17. November, 2024

Wirtschaft

Das Unsichtbare greifbar machen: Rätselraten um den neutralen Zinssatz

Das Unsichtbare greifbar machen: Rätselraten um den neutralen Zinssatz

Die Aktienmärkte erleben seit der Wahl einen Höhenflug, während Anleihen sich im Spannungsfeld von Optimisten und Pessimisten befinden. Beide Märkte suchen nach Hinweisen darauf, welchen Kurs die US-Wirtschaft unter der künftigen Trump-Regierung einschlagen wird.

Im Fokus steht dabei ein heiß diskutiertes Thema, das sowohl die Ökonomen der Fed als auch die Wall Street in Atem hält: der neutrale Zinssatz. Dieses mythenumwobene Konzept, das noch niemand gesehen, aber dessen Existenz unumstritten ist, wird unter Experten oft gleichgesetzt mit sagenhaften Kreaturen wie dem Yeti.

Kathy Jones, leitende Anlagestrategin bei Schwab, beschrieb den neutralen Zinssatz im Yahoo Finance-Podcast "Stocks in Translation" treffend als "den Sasquatch der Finanzwelt."

Der neutrale Zinssatz lässt sich einfach erklären: Es ist der Zinssatz, der die Wirtschaft weder ankurbelt noch bremst. Ein idealer Punkt, an dem das Wirtschaftswachstum und die Inflation im Gleichgewicht sind. Zu niedrige Zinsen könnten zur Überhitzung führen, während zu hohe das Wachstum abwürgen.

Der Haken daran: Niemand weiß genau, welcher Zinssatz diese ideale Balance erreicht.

Laut Jones sind historische Daten und Produktivitätskennzahlen relevante Faktoren bei der Bestimmung dieses Wertes. Sollte die Produktivität der Arbeitnehmer steigen, könnte die Wirtschaft wachsen, und das ohne inflationäre Tendenzen.

Neel Kashkari, der Präsident der Minneapolis Fed, hat kürzlich beim Yahoo Finance Invest 2024 Event diese Sichtweise aufgegriffen. Er erklärte, dass in einer Umgebung mit höherer Produktivität der neutrale Zinssatz ebenfalls höher sein sollte.

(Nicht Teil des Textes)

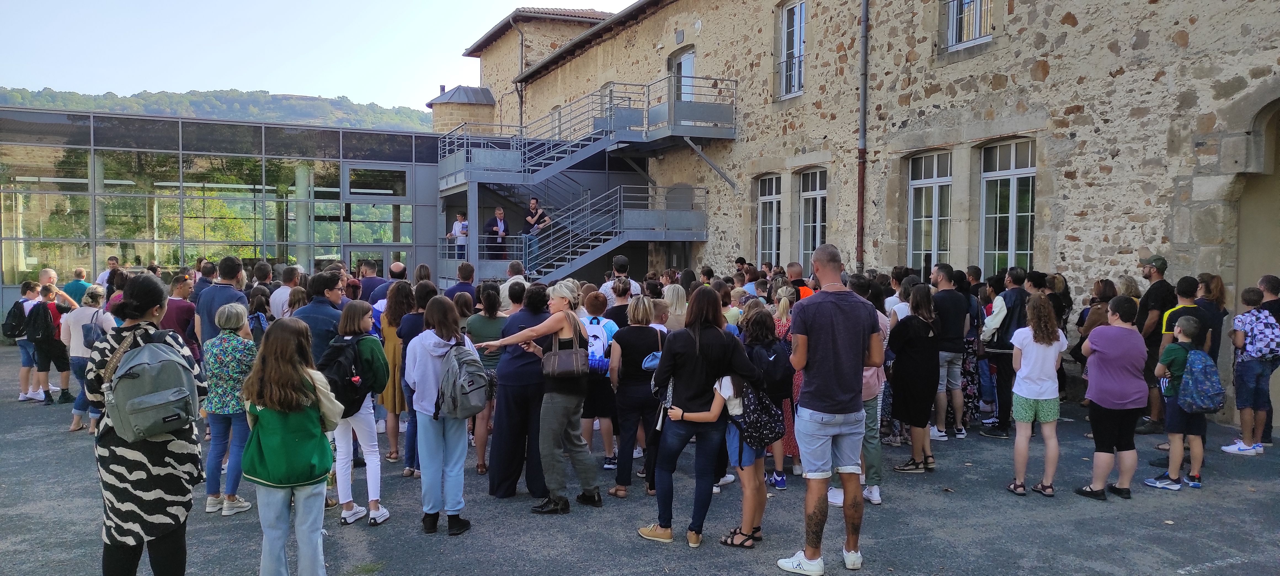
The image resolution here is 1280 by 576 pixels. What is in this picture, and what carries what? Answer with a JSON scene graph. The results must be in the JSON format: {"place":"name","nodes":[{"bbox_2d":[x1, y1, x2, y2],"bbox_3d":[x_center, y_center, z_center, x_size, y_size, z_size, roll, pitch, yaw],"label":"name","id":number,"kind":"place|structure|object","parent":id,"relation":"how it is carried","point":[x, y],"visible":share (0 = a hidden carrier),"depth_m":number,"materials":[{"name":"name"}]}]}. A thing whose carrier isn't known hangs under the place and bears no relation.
{"place":"outdoors","nodes":[
{"label":"outdoors","id":0,"kind":"place"},
{"bbox_2d":[0,86,433,131],"label":"hill","id":1,"kind":"structure","parent":0,"point":[282,106],"materials":[{"name":"green plant"}]},
{"bbox_2d":[0,106,446,326],"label":"glass building","id":2,"kind":"structure","parent":0,"point":[46,144],"depth_m":21.24,"materials":[{"name":"glass"}]},
{"bbox_2d":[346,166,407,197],"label":"window","id":3,"kind":"structure","parent":2,"relation":"in","point":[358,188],"depth_m":22.14,"materials":[{"name":"glass"}]},
{"bbox_2d":[347,243,412,279],"bbox_3d":[-6.273,0.093,21.385,1.687,2.011,0.307,-1,3,-24],"label":"glass door","id":4,"kind":"structure","parent":2,"relation":"in","point":[387,258],"depth_m":21.26,"materials":[{"name":"grey glass"}]},
{"bbox_2d":[0,0,639,111],"label":"sky","id":5,"kind":"structure","parent":0,"point":[204,3],"materials":[{"name":"blue"}]},
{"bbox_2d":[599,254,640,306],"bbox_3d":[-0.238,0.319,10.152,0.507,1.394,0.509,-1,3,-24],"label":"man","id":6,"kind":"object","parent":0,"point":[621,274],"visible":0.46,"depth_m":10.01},
{"bbox_2d":[0,340,1279,575],"label":"asphalt pavement","id":7,"kind":"structure","parent":0,"point":[627,546],"materials":[{"name":"grey asphalt"}]},
{"bbox_2d":[6,279,44,402],"bbox_3d":[-7.612,0.645,10.958,0.478,1.433,0.508,-1,3,-24],"label":"person","id":8,"kind":"object","parent":7,"relation":"on","point":[25,356],"visible":0.68,"depth_m":10.87},
{"bbox_2d":[2,298,29,340],"bbox_3d":[-7.860,0.415,11.222,0.366,0.515,0.443,-1,3,-24],"label":"backpack","id":9,"kind":"object","parent":8,"relation":"on","point":[11,325],"visible":0.83,"depth_m":11.08,"materials":[{"name":"black fabric"}]},
{"bbox_2d":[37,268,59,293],"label":"man","id":10,"kind":"object","parent":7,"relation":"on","point":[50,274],"visible":0.37,"depth_m":12.55},
{"bbox_2d":[30,281,73,404],"bbox_3d":[-7.145,0.676,10.725,0.499,1.402,0.522,-1,3,-24],"label":"person","id":11,"kind":"object","parent":7,"relation":"on","point":[62,369],"visible":0.69,"depth_m":10.61},
{"bbox_2d":[23,300,57,343],"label":"backpack","id":12,"kind":"object","parent":11,"relation":"on","point":[37,313],"visible":0.93,"depth_m":10.64,"materials":[{"name":"black fabric"}]},
{"bbox_2d":[63,266,91,306],"bbox_3d":[-8.103,0.368,12.827,0.484,1.237,0.534,0,2,-1],"label":"man","id":13,"kind":"object","parent":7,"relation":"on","point":[79,272],"visible":0.48,"depth_m":12.71},
{"bbox_2d":[60,285,114,432],"bbox_3d":[-5.572,0.711,9.004,0.518,1.403,0.575,-1,3,-24],"label":"woman","id":14,"kind":"object","parent":7,"relation":"on","point":[74,412],"visible":0.57,"depth_m":8.88},
{"bbox_2d":[81,311,106,350],"bbox_3d":[-5.607,0.459,9.160,0.274,0.389,0.387,-1,3,-24],"label":"backpack","id":15,"kind":"object","parent":14,"relation":"on","point":[89,340],"visible":0.53,"depth_m":9.02,"materials":[{"name":"fabric"}]},
{"bbox_2d":[95,256,119,290],"bbox_3d":[-8.776,0.185,14.781,0.510,1.382,0.547,0,2,2],"label":"man","id":16,"kind":"object","parent":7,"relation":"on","point":[101,278],"visible":0.38,"depth_m":14.74},
{"bbox_2d":[85,273,207,575],"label":"woman","id":17,"kind":"object","parent":7,"relation":"on","point":[144,309],"visible":0.76,"depth_m":4.10},
{"bbox_2d":[102,330,202,443],"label":"backpack","id":18,"kind":"object","parent":17,"relation":"on","point":[173,397],"visible":0.89,"depth_m":4.11,"materials":[{"name":"grey fabric"}]},
{"bbox_2d":[160,273,200,359],"bbox_3d":[-4.467,0.557,8.523,0.488,1.345,0.527,-1,3,-24],"label":"man","id":19,"kind":"object","parent":7,"relation":"on","point":[181,324],"visible":0.42,"depth_m":8.44},
{"bbox_2d":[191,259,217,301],"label":"man","id":20,"kind":"object","parent":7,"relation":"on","point":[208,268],"visible":0.28,"depth_m":10.18},
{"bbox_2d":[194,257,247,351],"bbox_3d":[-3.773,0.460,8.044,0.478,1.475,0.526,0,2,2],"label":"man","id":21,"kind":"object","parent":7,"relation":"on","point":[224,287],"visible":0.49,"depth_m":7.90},
{"bbox_2d":[201,302,258,515],"bbox_3d":[-2.856,0.853,6.216,0.426,1.377,0.540,-1,3,-24],"label":"woman","id":22,"kind":"object","parent":7,"relation":"on","point":[239,322],"visible":0.74,"depth_m":6.06},
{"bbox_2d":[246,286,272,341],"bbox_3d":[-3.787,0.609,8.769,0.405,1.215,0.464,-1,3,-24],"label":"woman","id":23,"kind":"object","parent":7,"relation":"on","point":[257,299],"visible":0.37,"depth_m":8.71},
{"bbox_2d":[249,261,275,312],"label":"man","id":24,"kind":"object","parent":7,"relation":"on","point":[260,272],"visible":0.39,"depth_m":10.98},
{"bbox_2d":[269,264,300,318],"bbox_3d":[-3.935,0.390,9.971,0.492,1.225,0.535,1,3,14],"label":"man","id":25,"kind":"object","parent":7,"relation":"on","point":[284,287],"visible":0.45,"depth_m":9.76},
{"bbox_2d":[239,317,345,575],"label":"girl","id":26,"kind":"object","parent":7,"relation":"on","point":[266,447],"visible":0.99,"depth_m":4.39},
{"bbox_2d":[290,272,345,364],"bbox_3d":[-2.502,0.557,6.937,0.469,1.350,0.511,0,2,4],"label":"man","id":27,"kind":"object","parent":7,"relation":"on","point":[319,319],"visible":0.45,"depth_m":6.80},
{"bbox_2d":[326,300,392,527],"bbox_3d":[-1.932,0.857,6.024,0.473,1.432,0.526,-1,3,-24],"label":"girl","id":28,"kind":"object","parent":7,"relation":"on","point":[370,449],"visible":0.64,"depth_m":5.90},
{"bbox_2d":[316,335,372,416],"bbox_3d":[-1.994,0.594,5.925,0.439,0.500,0.507,-1,3,-24],"label":"black backpack","id":29,"kind":"object","parent":28,"relation":"on","point":[342,377],"visible":0.7,"depth_m":5.79,"materials":[{"name":"black fabric"}]},
{"bbox_2d":[355,258,388,304],"bbox_3d":[-3.268,0.319,10.995,0.534,1.306,0.559,1,3,8],"label":"man","id":30,"kind":"object","parent":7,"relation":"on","point":[368,282],"visible":0.45,"depth_m":10.83},
{"bbox_2d":[376,261,410,309],"bbox_3d":[-2.809,0.401,10.319,0.531,1.341,0.567,2,3,30],"label":"man","id":31,"kind":"object","parent":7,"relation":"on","point":[395,266],"visible":0.34,"depth_m":10.13},
{"bbox_2d":[378,282,413,467],"bbox_3d":[-2.041,0.767,7.630,0.434,1.520,0.542,-1,3,-24],"label":"woman","id":32,"kind":"object","parent":7,"relation":"on","point":[393,453],"visible":0.5,"depth_m":7.49},
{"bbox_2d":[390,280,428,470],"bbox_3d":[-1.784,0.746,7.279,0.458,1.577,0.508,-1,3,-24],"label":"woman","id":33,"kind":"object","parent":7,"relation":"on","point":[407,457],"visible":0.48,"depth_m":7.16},
{"bbox_2d":[403,296,481,536],"bbox_3d":[-1.283,0.816,5.849,0.512,1.475,0.589,-1,3,-24],"label":"woman","id":34,"kind":"object","parent":7,"relation":"on","point":[434,356],"visible":0.87,"depth_m":5.72},
{"bbox_2d":[435,341,490,419],"bbox_3d":[-1.154,0.602,5.800,0.383,0.452,0.459,-1,3,-24],"label":"backpack","id":35,"kind":"object","parent":34,"relation":"attached to","point":[463,391],"visible":0.96,"depth_m":5.66,"materials":[{"name":"grey fabric"}]},
{"bbox_2d":[444,261,477,303],"bbox_3d":[-2.169,0.336,10.795,0.492,1.269,0.513,-1,3,-24],"label":"man","id":36,"kind":"object","parent":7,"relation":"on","point":[459,287],"visible":0.43,"depth_m":10.69},
{"bbox_2d":[464,283,504,473],"bbox_3d":[-1.291,0.769,7.419,0.443,1.531,0.491,-1,3,-24],"label":"woman","id":37,"kind":"object","parent":7,"relation":"on","point":[479,457],"visible":0.54,"depth_m":7.30},
{"bbox_2d":[500,260,528,308],"bbox_3d":[-1.392,0.357,10.098,0.511,1.278,0.532,2,3,36],"label":"man","id":38,"kind":"object","parent":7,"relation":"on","point":[508,282],"visible":0.35,"depth_m":9.93},
{"bbox_2d":[488,283,551,499],"bbox_3d":[-0.836,0.733,6.655,0.609,1.565,0.709,-1,3,-24],"label":"woman","id":39,"kind":"object","parent":7,"relation":"on","point":[500,486],"visible":0.58,"depth_m":6.42},
{"bbox_2d":[471,283,600,514],"bbox_3d":[-0.709,0.779,6.330,0.734,1.558,0.664,-1,3,-24],"label":"woman","id":40,"kind":"object","parent":7,"relation":"on","point":[539,334],"visible":0.96,"depth_m":6.19},
{"bbox_2d":[540,339,590,377],"bbox_3d":[-0.517,0.499,6.225,0.371,0.254,0.235,-1,3,-24],"label":"handbag","id":41,"kind":"object","parent":40,"relation":"hanging from","point":[561,360],"visible":0.98,"depth_m":6.16,"materials":[{"name":"brown leather"}]},
{"bbox_2d":[580,292,621,469],"bbox_3d":[-0.332,0.786,7.341,0.488,1.449,0.506,-1,3,-24],"label":"person","id":42,"kind":"object","parent":7,"relation":"on","point":[594,307],"visible":0.54,"depth_m":7.19},
{"bbox_2d":[584,317,613,371],"bbox_3d":[-0.343,0.458,7.001,0.301,0.381,0.365,-1,3,-24],"label":"backpack","id":43,"kind":"object","parent":42,"relation":"on","point":[592,356],"visible":0.64,"depth_m":6.88,"materials":[{"name":"blue fabric"}]},
{"bbox_2d":[601,276,634,328],"bbox_3d":[-0.201,0.560,8.590,0.468,1.275,0.482,-1,3,-24],"label":"woman","id":44,"kind":"object","parent":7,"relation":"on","point":[617,317],"visible":0.37,"depth_m":8.45},
{"bbox_2d":[605,296,666,497],"bbox_3d":[0.005,0.811,6.720,0.498,1.448,0.572,-1,3,-24],"label":"woman","id":45,"kind":"object","parent":7,"relation":"on","point":[650,313],"visible":0.85,"depth_m":6.54},
{"bbox_2d":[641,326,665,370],"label":"handbag","id":46,"kind":"object","parent":45,"relation":"hanging from","point":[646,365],"visible":0.36,"depth_m":6.37,"materials":[{"name":"blue"}]},
{"bbox_2d":[660,283,688,331],"bbox_3d":[0.318,0.584,8.834,0.465,1.212,0.498,-1,3,-24],"label":"woman","id":47,"kind":"object","parent":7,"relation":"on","point":[674,305],"visible":0.4,"depth_m":8.76},
{"bbox_2d":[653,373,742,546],"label":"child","id":48,"kind":"object","parent":7,"relation":"on","point":[701,414],"visible":0.72,"depth_m":5.55},
{"bbox_2d":[638,287,765,548],"bbox_3d":[0.375,0.789,5.614,0.684,1.568,0.622,-1,3,-24],"label":"woman","id":49,"kind":"object","parent":7,"relation":"on","point":[693,363],"visible":0.91,"depth_m":5.50},
{"bbox_2d":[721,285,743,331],"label":"person","id":50,"kind":"object","parent":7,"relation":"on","point":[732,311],"visible":0.24,"depth_m":8.82},
{"bbox_2d":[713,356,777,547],"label":"girl","id":51,"kind":"object","parent":7,"relation":"on","point":[748,459],"visible":0.51,"depth_m":5.47},
{"bbox_2d":[728,378,785,449],"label":"backpack","id":52,"kind":"object","parent":51,"relation":"attached to","point":[765,428],"visible":0.64,"depth_m":5.36,"materials":[{"name":"fabric"}]},
{"bbox_2d":[749,340,792,397],"bbox_3d":[0.825,0.549,5.808,0.325,0.345,0.387,-1,3,-24],"label":"backpack","id":53,"kind":"object","parent":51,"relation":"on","point":[773,371],"visible":0.68,"depth_m":5.67,"materials":[{"name":"black fabric"}]},
{"bbox_2d":[750,291,798,484],"bbox_3d":[1.057,0.777,6.952,0.472,1.514,0.495,-1,3,-24],"label":"woman","id":54,"kind":"object","parent":7,"relation":"on","point":[781,466],"visible":0.37,"depth_m":6.80},
{"bbox_2d":[786,262,814,300],"bbox_3d":[1.796,0.399,9.989,0.502,1.317,0.599,-1,3,-24],"label":"man","id":55,"kind":"object","parent":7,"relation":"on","point":[796,270],"visible":0.24,"depth_m":9.89},
{"bbox_2d":[776,243,882,575],"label":"man","id":56,"kind":"object","parent":7,"relation":"on","point":[845,313],"visible":0.99,"depth_m":4.98},
{"bbox_2d":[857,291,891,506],"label":"person","id":57,"kind":"object","parent":7,"relation":"on","point":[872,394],"visible":0.29,"depth_m":6.48},
{"bbox_2d":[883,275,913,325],"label":"person","id":58,"kind":"object","parent":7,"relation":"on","point":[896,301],"visible":0.32,"depth_m":8.62},
{"bbox_2d":[886,284,942,472],"bbox_3d":[2.350,0.786,7.616,0.507,1.525,0.499,-1,3,-24],"label":"woman","id":59,"kind":"object","parent":7,"relation":"on","point":[909,356],"visible":0.96,"depth_m":7.49},
{"bbox_2d":[929,264,970,439],"bbox_3d":[2.998,0.622,8.743,0.517,1.714,0.536,-1,3,-24],"label":"man","id":60,"kind":"object","parent":7,"relation":"on","point":[940,280],"visible":0.89,"depth_m":8.57},
{"bbox_2d":[956,271,986,430],"bbox_3d":[3.412,0.696,9.397,0.555,1.724,0.552,-1,3,-24],"label":"woman","id":61,"kind":"object","parent":7,"relation":"on","point":[972,344],"visible":0.58,"depth_m":9.23},
{"bbox_2d":[978,268,1032,435],"bbox_3d":[3.668,0.636,8.862,0.564,1.653,0.545,-1,3,-24],"label":"man","id":62,"kind":"object","parent":7,"relation":"on","point":[1005,301],"visible":0.76,"depth_m":8.72},
{"bbox_2d":[1006,293,1068,498],"bbox_3d":[3.027,0.828,6.787,0.444,1.464,0.433,-1,3,-24],"label":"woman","id":63,"kind":"object","parent":7,"relation":"on","point":[1026,402],"visible":0.98,"depth_m":6.69},
{"bbox_2d":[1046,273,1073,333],"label":"woman","id":64,"kind":"object","parent":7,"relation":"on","point":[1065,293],"visible":0.44,"depth_m":9.82},
{"bbox_2d":[1072,278,1117,400],"bbox_3d":[4.849,0.628,9.387,0.539,1.462,0.528,-1,3,-24],"label":"woman","id":65,"kind":"object","parent":7,"relation":"on","point":[1108,282],"visible":0.42,"depth_m":9.38},
{"bbox_2d":[1075,294,1146,500],"bbox_3d":[3.547,0.821,6.675,0.523,1.420,0.500,-1,3,-24],"label":"woman","id":66,"kind":"object","parent":7,"relation":"on","point":[1118,385],"visible":0.98,"depth_m":6.56},
{"bbox_2d":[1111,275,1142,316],"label":"woman","id":67,"kind":"object","parent":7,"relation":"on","point":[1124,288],"visible":0.3,"depth_m":9.23},
{"bbox_2d":[1135,255,1175,434],"bbox_3d":[5.108,0.535,8.855,0.497,1.755,0.576,1,3,25],"label":"man","id":68,"kind":"object","parent":7,"relation":"on","point":[1149,274],"visible":0.66,"depth_m":8.74},
{"bbox_2d":[1141,316,1207,490],"bbox_3d":[4.251,0.909,6.995,0.447,1.283,0.421,-1,3,-24],"label":"boy","id":69,"kind":"object","parent":7,"relation":"on","point":[1188,324],"visible":0.72,"depth_m":6.91},
{"bbox_2d":[1175,347,1225,414],"bbox_3d":[4.364,0.728,6.933,0.391,0.467,0.369,-1,3,-24],"label":"backpack","id":70,"kind":"object","parent":69,"relation":"attached to","point":[1205,400],"visible":0.94,"depth_m":6.82,"materials":[{"name":"blue fabric"}]},
{"bbox_2d":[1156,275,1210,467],"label":"man","id":71,"kind":"object","parent":7,"relation":"on","point":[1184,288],"visible":0.34,"depth_m":7.50},
{"bbox_2d":[1192,274,1227,360],"bbox_3d":[5.181,0.584,8.168,0.413,1.395,0.440,0,2,4],"label":"woman","id":72,"kind":"object","parent":7,"relation":"on","point":[1217,284],"visible":0.46,"depth_m":8.08},
{"bbox_2d":[1219,284,1278,454],"bbox_3d":[5.638,0.753,8.156,0.455,1.491,0.424,-1,3,-24],"label":"child","id":73,"kind":"object","parent":7,"relation":"on","point":[1250,439],"visible":0.96,"depth_m":8.08},
{"bbox_2d":[1237,308,1279,359],"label":"shirt","id":74,"kind":"object","parent":73,"relation":"on","point":[1266,330],"visible":0.95,"depth_m":7.78,"materials":[{"name":"fabric"}]},
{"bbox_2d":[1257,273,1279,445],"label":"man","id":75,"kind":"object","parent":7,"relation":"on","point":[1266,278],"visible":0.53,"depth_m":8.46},
{"bbox_2d":[458,0,1279,435],"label":"stone building","id":76,"kind":"structure","parent":0,"point":[1116,79],"depth_m":13.46,"materials":[{"name":"stone"}]},
{"bbox_2d":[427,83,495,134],"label":"turret","id":77,"kind":"object","parent":76,"relation":"attached to","point":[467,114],"visible":0.41,"depth_m":32.07,"materials":[{"name":"stone"}]},
{"bbox_2d":[513,16,524,130],"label":"drainpipe","id":78,"kind":"object","parent":76,"relation":"attached to","point":[520,120],"visible":0.58,"depth_m":28.73,"materials":[{"name":"grey metal"}]},
{"bbox_2d":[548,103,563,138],"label":"window","id":79,"kind":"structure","parent":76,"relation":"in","point":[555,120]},
{"bbox_2d":[434,76,735,283],"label":"metal staircase","id":80,"kind":"structure","parent":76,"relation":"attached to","point":[485,151],"materials":[{"name":"metal"}]},
{"bbox_2d":[447,212,469,258],"bbox_3d":[-4.006,-1.094,19.796,0.492,1.163,0.474,1,3,22],"label":"person","id":81,"kind":"object","parent":80,"relation":"on","point":[457,231],"visible":0.82,"depth_m":19.75},
{"bbox_2d":[483,206,509,258],"bbox_3d":[-3.158,-1.139,19.493,0.561,1.229,0.598,1,3,28],"label":"man","id":82,"kind":"object","parent":80,"relation":"on","point":[504,231],"visible":0.86,"depth_m":19.40},
{"bbox_2d":[520,196,551,267],"bbox_3d":[-2.265,-1.164,19.147,0.651,1.554,0.581,2,3,32],"label":"man","id":83,"kind":"object","parent":80,"relation":"on","point":[535,204],"visible":0.82,"depth_m":19.03},
{"bbox_2d":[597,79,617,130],"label":"window","id":84,"kind":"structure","parent":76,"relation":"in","point":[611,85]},
{"bbox_2d":[668,47,695,100],"bbox_3d":[1.060,-4.482,21.321,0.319,2.262,1.415,-1,3,-24],"label":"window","id":85,"kind":"structure","parent":76,"relation":"in","point":[685,56],"depth_m":21.29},
{"bbox_2d":[756,174,782,267],"bbox_3d":[2.796,-1.203,18.473,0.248,2.524,1.237,-1,3,-24],"label":"window","id":86,"kind":"structure","parent":76,"relation":"in","point":[761,235],"depth_m":18.70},
{"bbox_2d":[777,0,806,98],"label":"window","id":87,"kind":"structure","parent":76,"relation":"in","point":[796,50],"depth_m":17.77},
{"bbox_2d":[798,167,827,264],"bbox_3d":[3.442,-1.194,17.068,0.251,2.446,1.268,-1,3,-24],"label":"window","id":88,"kind":"structure","parent":76,"relation":"in","point":[820,194],"depth_m":17.28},
{"bbox_2d":[856,0,868,273],"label":"drainpipe","id":89,"kind":"object","parent":76,"relation":"attached to","point":[861,93],"visible":0.85,"depth_m":15.01,"materials":[{"name":"metal"}]},
{"bbox_2d":[907,150,953,279],"bbox_3d":[4.676,-0.955,14.057,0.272,2.633,1.178,-1,3,-24],"label":"window","id":90,"kind":"structure","parent":76,"relation":"in","point":[935,157],"depth_m":14.19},
{"bbox_2d":[943,0,993,48],"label":"window","id":91,"kind":"structure","parent":76,"relation":"in","point":[954,36],"depth_m":13.46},
{"bbox_2d":[979,137,1036,277],"bbox_3d":[5.379,-0.957,12.804,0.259,2.646,1.301,-1,3,-24],"label":"window","id":92,"kind":"structure","parent":76,"relation":"in","point":[1012,163],"depth_m":12.95,"materials":[{"name":"glass"}]},
{"bbox_2d":[1233,97,1279,432],"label":"archway","id":93,"kind":"object","parent":76,"relation":"in","point":[1262,262],"visible":0.59,"depth_m":9.70,"materials":[{"name":"stone"}]}
]}

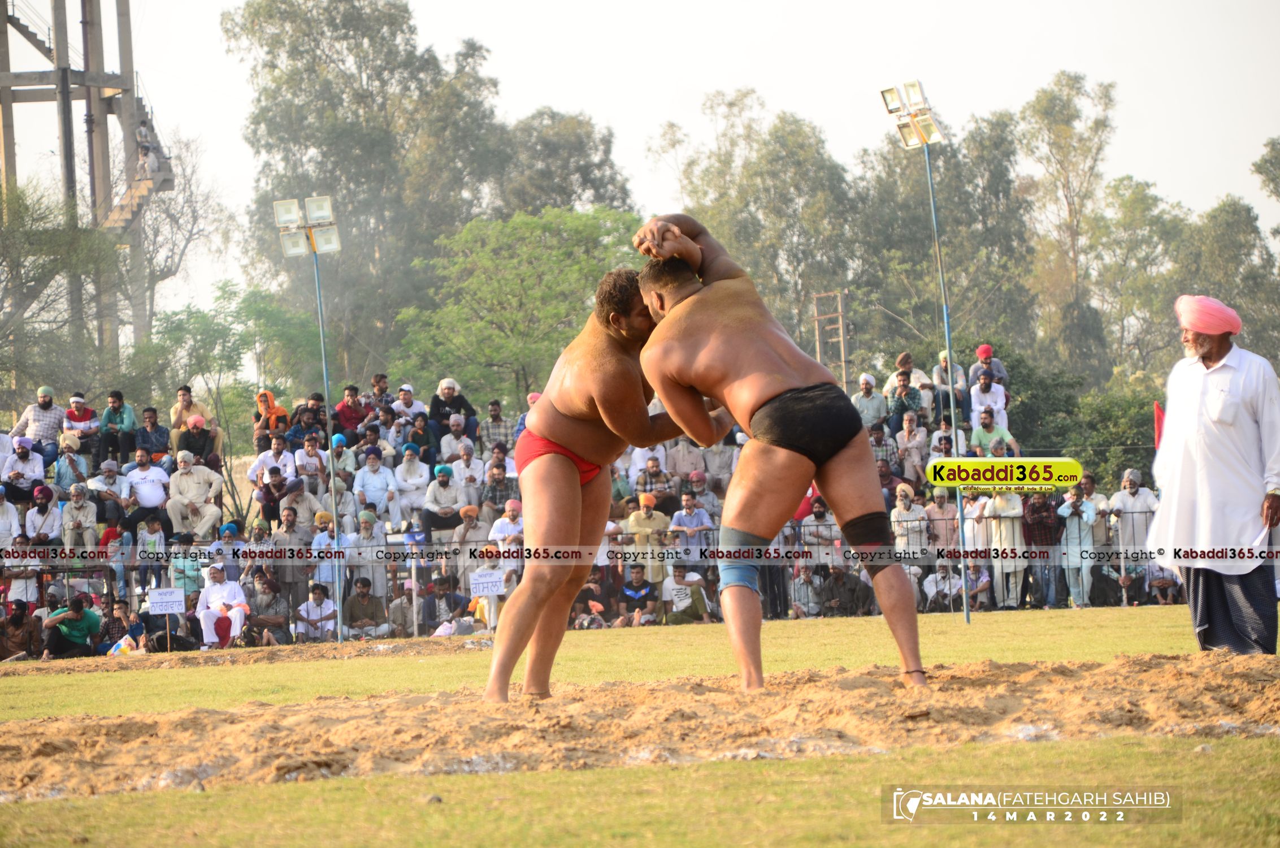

Unbeobachtbar, aber entscheidend: Der neutrale Zinssatz ist ein richtungsweisender Einflussfaktor für die Geldpolitik der Federal Reserve. Fed-Vorsitzender Jerome Powell betonte in einer Pressekonferenz im September, dass man den neutralen Zinssatz an seiner Wirkung auf die Wirtschaft erkennen könne.

Angesichts der aktuellen Zinssenkungen deutet ein höherer neutraler Zinssatz darauf hin, dass die Fed keine drastischen Maßnahmen ergreifen muss. Im umgekehrten Fall wären aggressivere Zinssenkungen notwendig.

Aktuell scheint die Anlegergemeinschaft eine Anpassung ihrer Erwartungen hinsichtlich eines höheren neutralen Zinssatzes vorzunehmen. Während die Fed im September mit einer Senkung auf 2,8% rechnete, sieht der Markt inzwischen eine kleinere Anzahl an Zinssenkungen und erwartet im kommenden Jahr eine Spanne von 3,75% bis 4%.